13 January: GitBook search incident post-mortem
Between Friday 10th and Monday 13th January, sites published with GitBook suffered a degraded search experience. During these 3 days, we estimate around a quarter of searches resulted in "no results" - even though content matching the search existed.
What happened
On the 10th, we updated a third-party library used in the infrastructure of GitBook sites. The new version of the dependency contained an undocumented change that created a situation where search requests occasionally returned no results. This didn't come up during our automated tests or QA due to inconsistent nature of the issue. Later that day, after realising this update was the source of the issue, we reverted the change whilst we investigated further.

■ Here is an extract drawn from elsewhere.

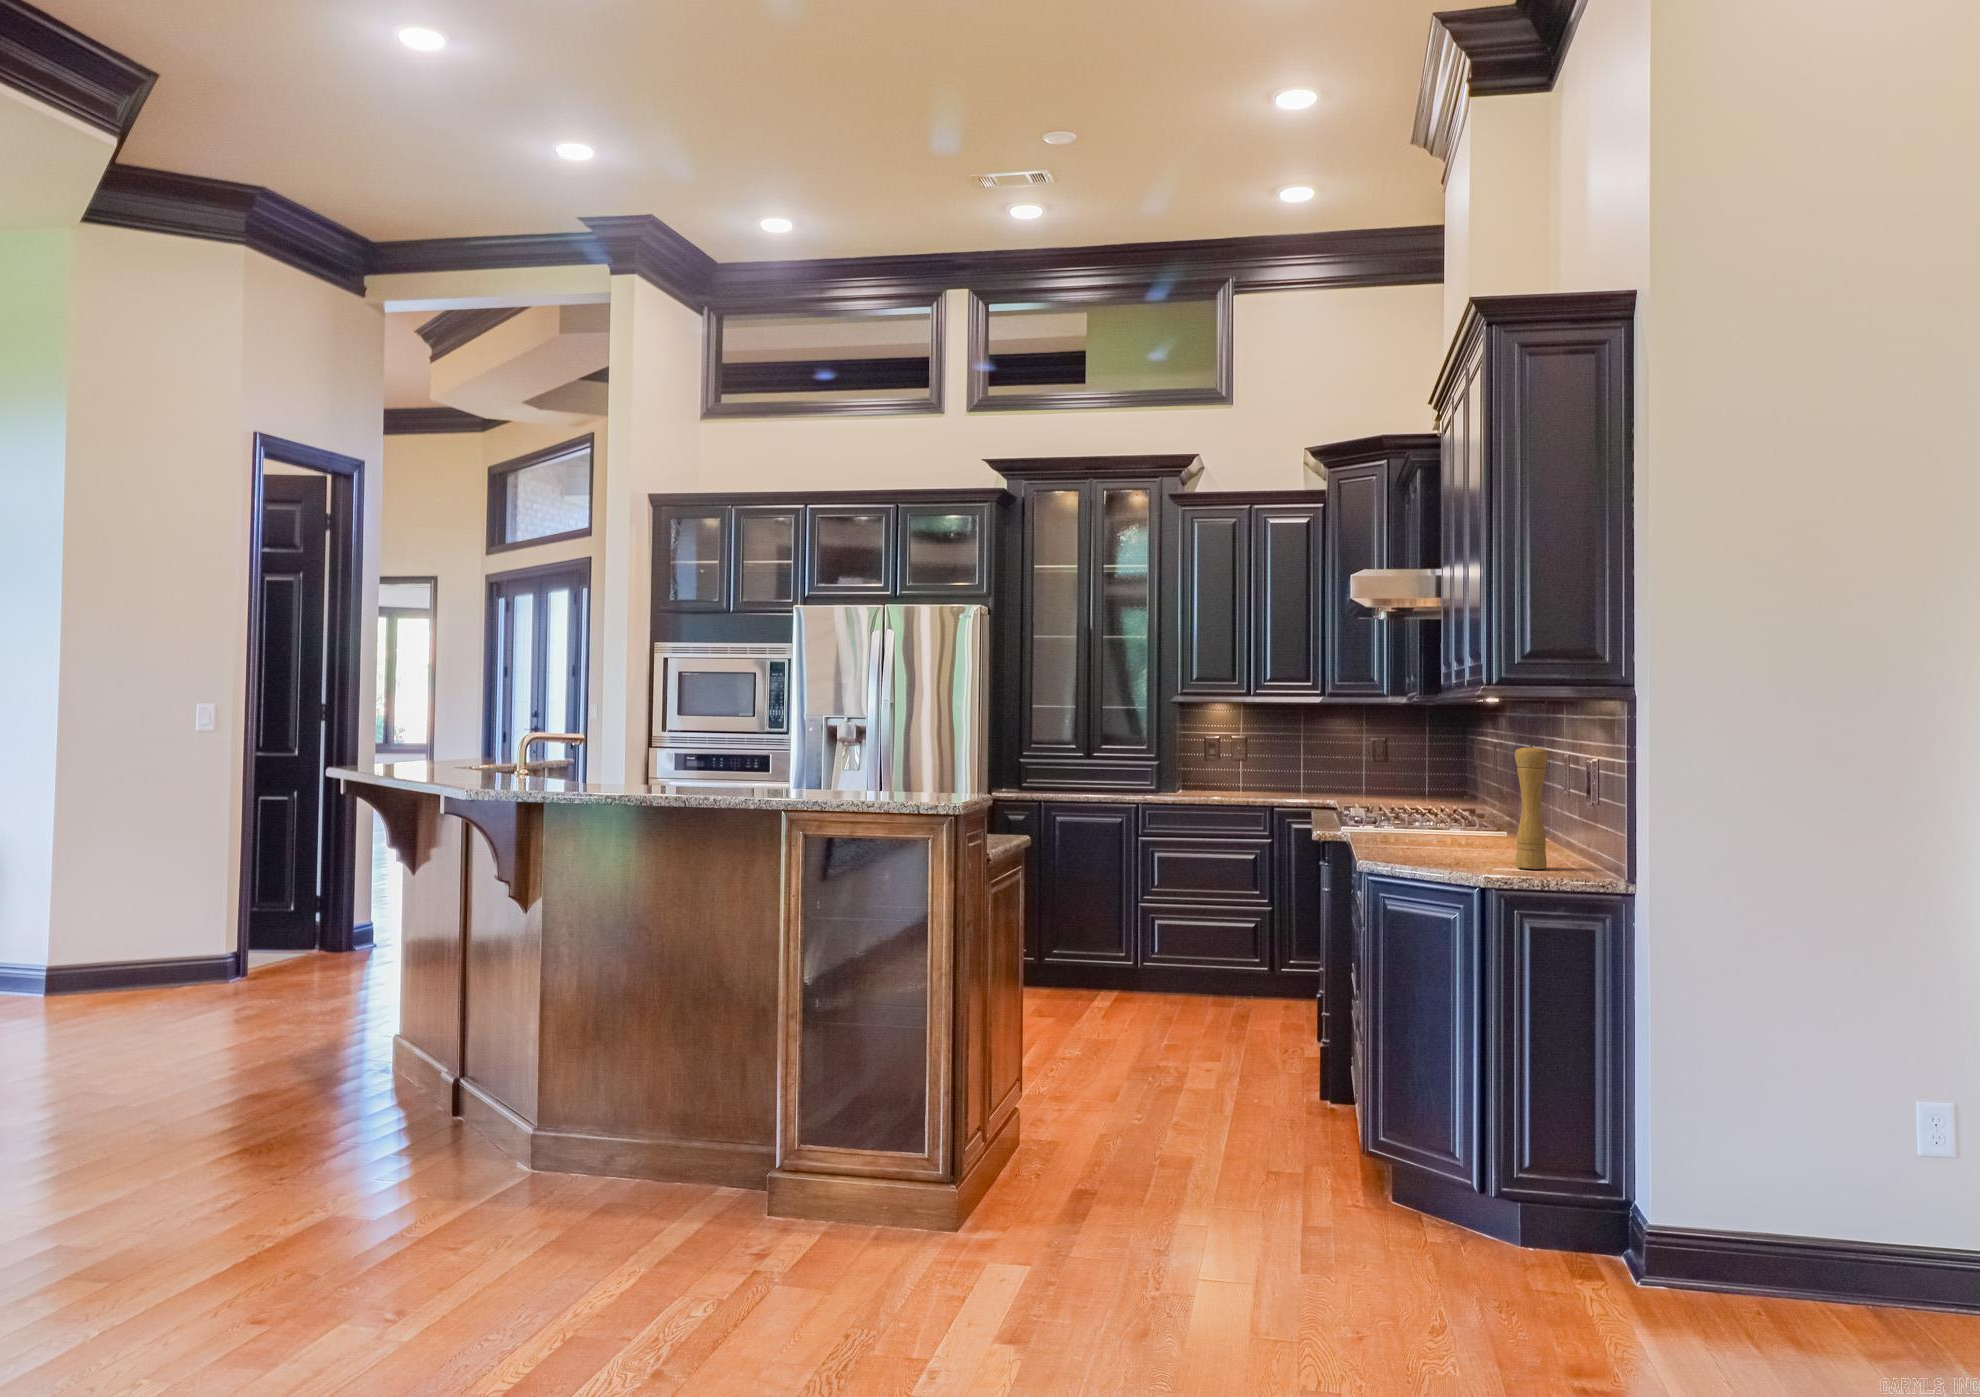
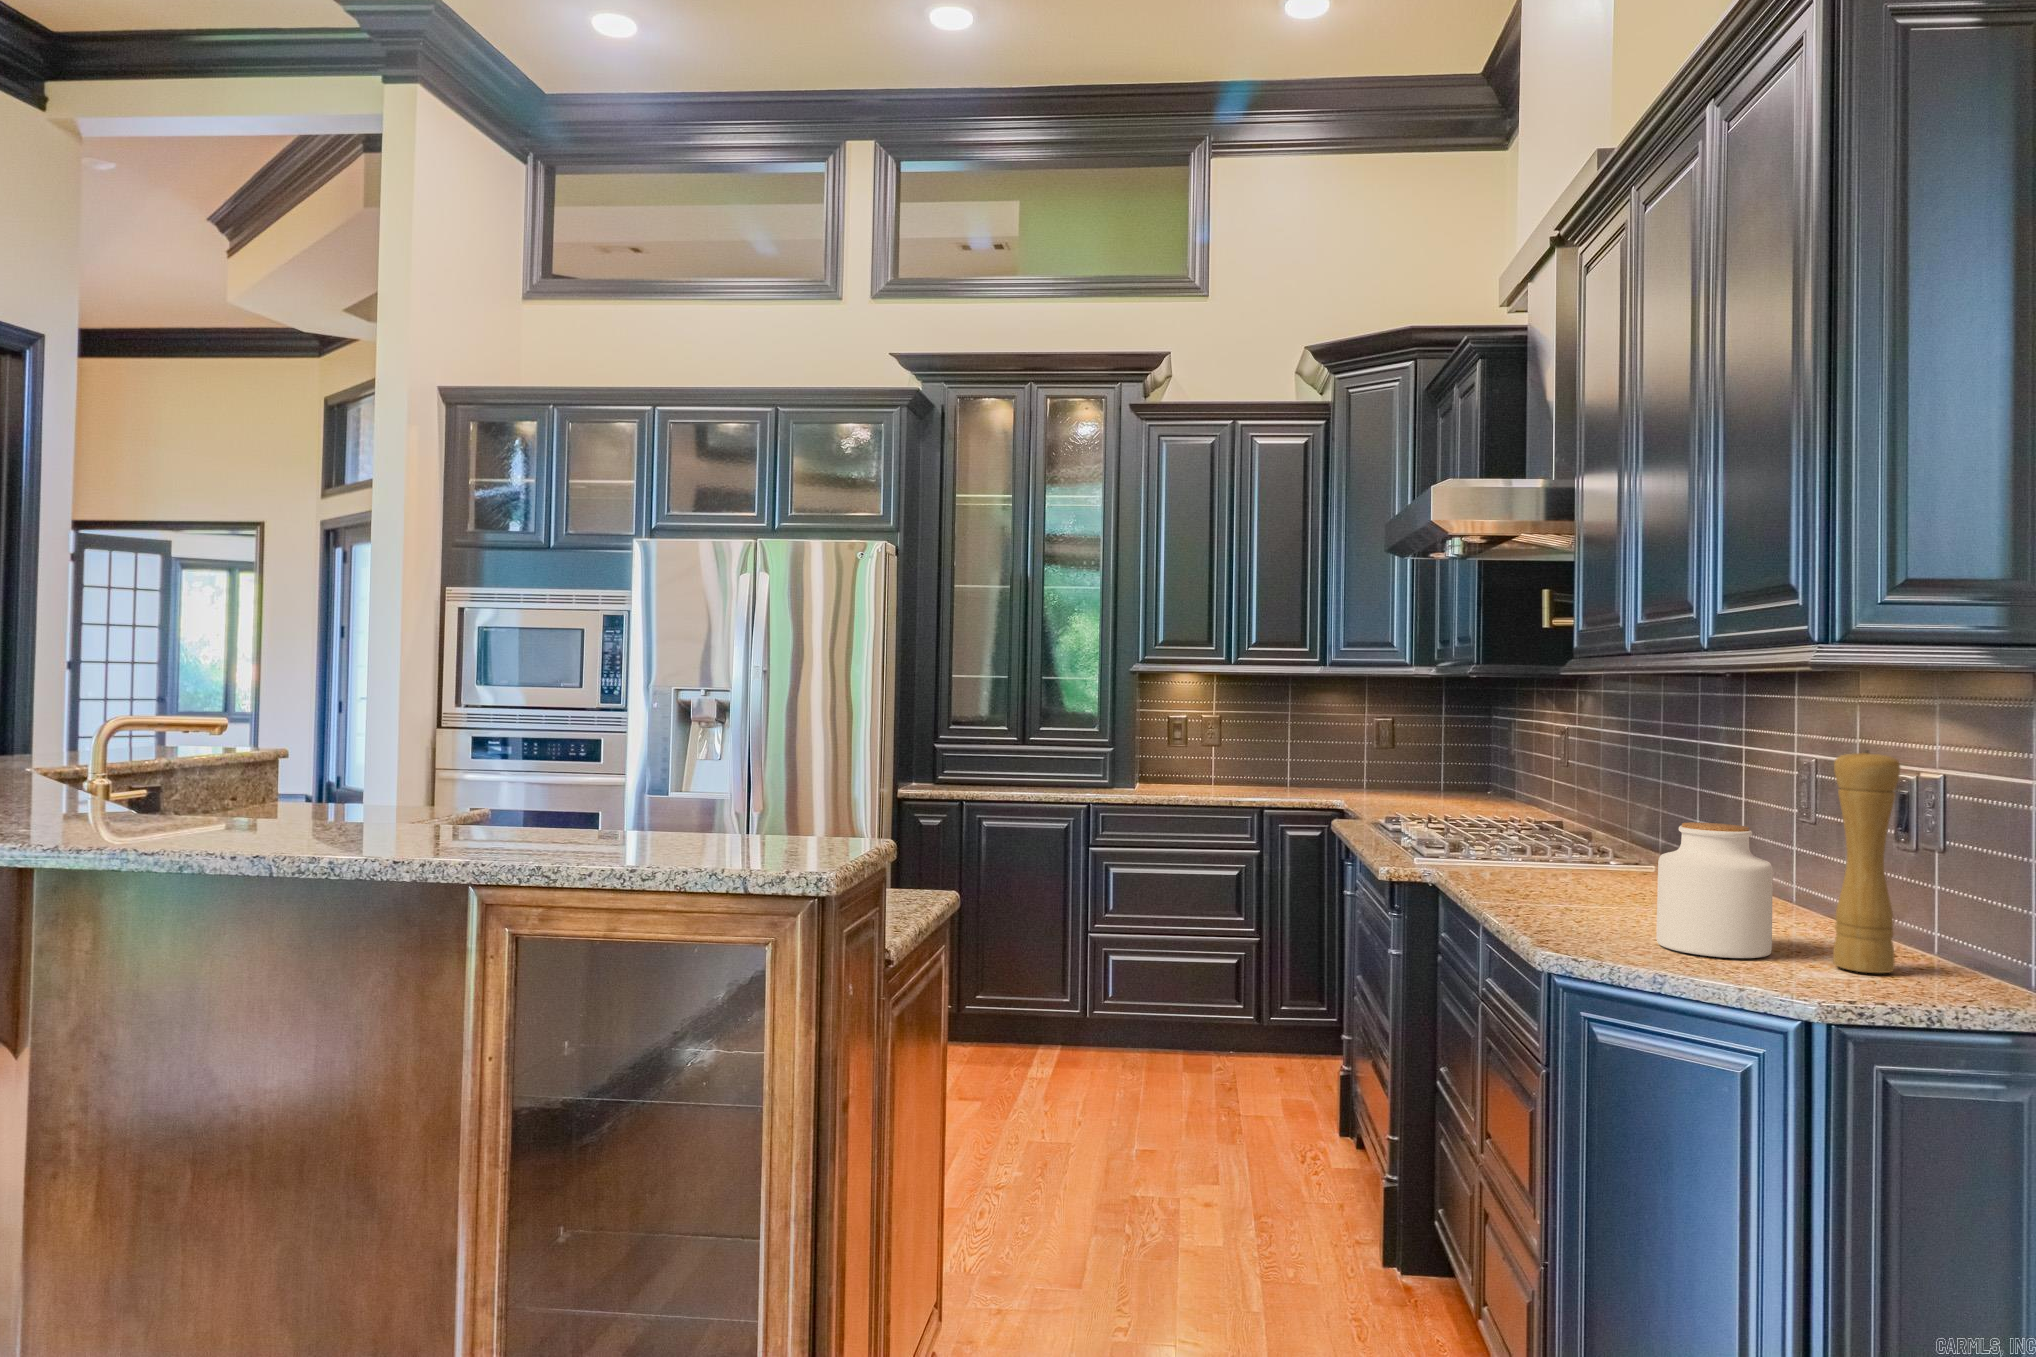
jar: none [1429,790,1492,864] -> present [1656,822,1773,958]

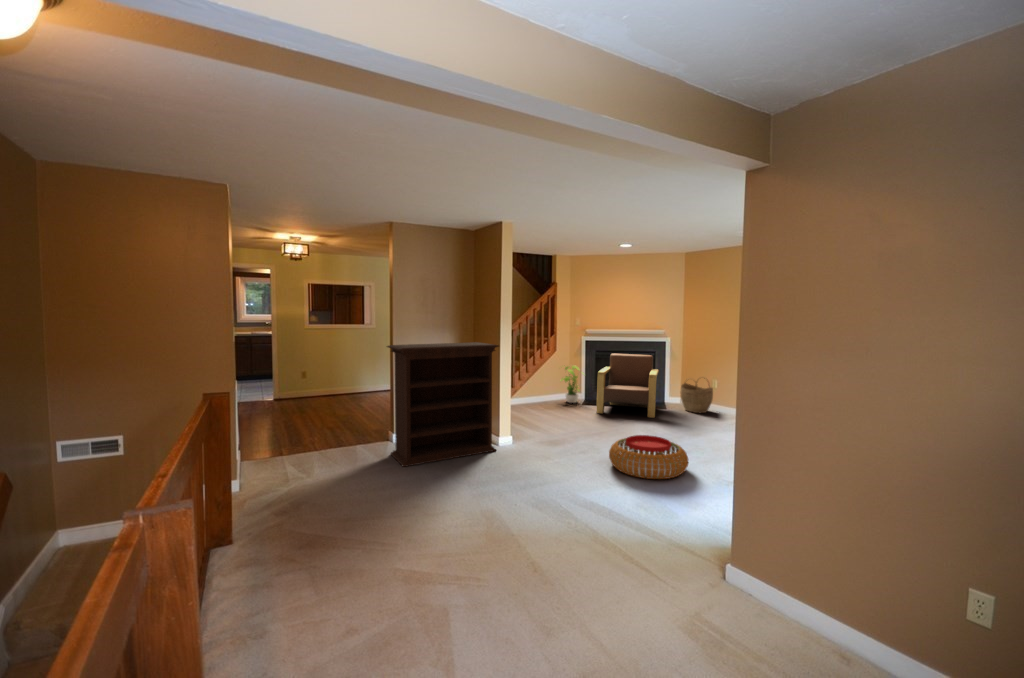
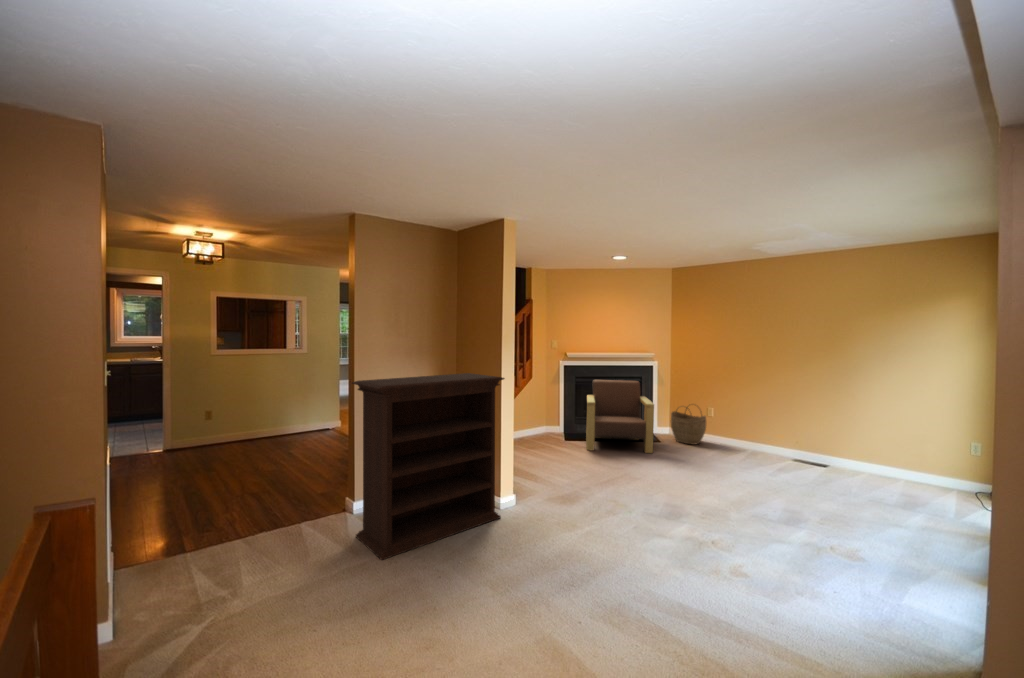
potted plant: present [561,366,579,403] -> none [535,392,565,437]
pouf: present [609,435,688,479] -> none [652,488,757,551]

In order to keep your docs loading fast, we ensure GitBook content is available in multiple locations across the globe. Normally, we see changes deployed across all data centres within a few minutes. However, we continued to receive reports of empty searches later in the day on the 10th.
Over the weekend we investigated why our CDN was lagging behind and identified a configuration issue with our CDN provider that prevented this change from being pushed as quickly as normally. After resolving the issue with our CDN provider on Sunday, the changes pushed out at the speed we expected. By the end of Monday, all data centres were up-to-date.
Action items
As the incident took place over the weekend, response time was slightly slower - especially as we had to reach out to our CDN provider. We'll work internally on a better procedure for handling issues outside of working hours.
We're working a lot more closely with our CDN provider to audit our configuration and make sure GitBook content can continue to scale across the globe without the risk of downtime.
We've improved the robustness of our QA passes for published content - including specific tests for search and Ask AI.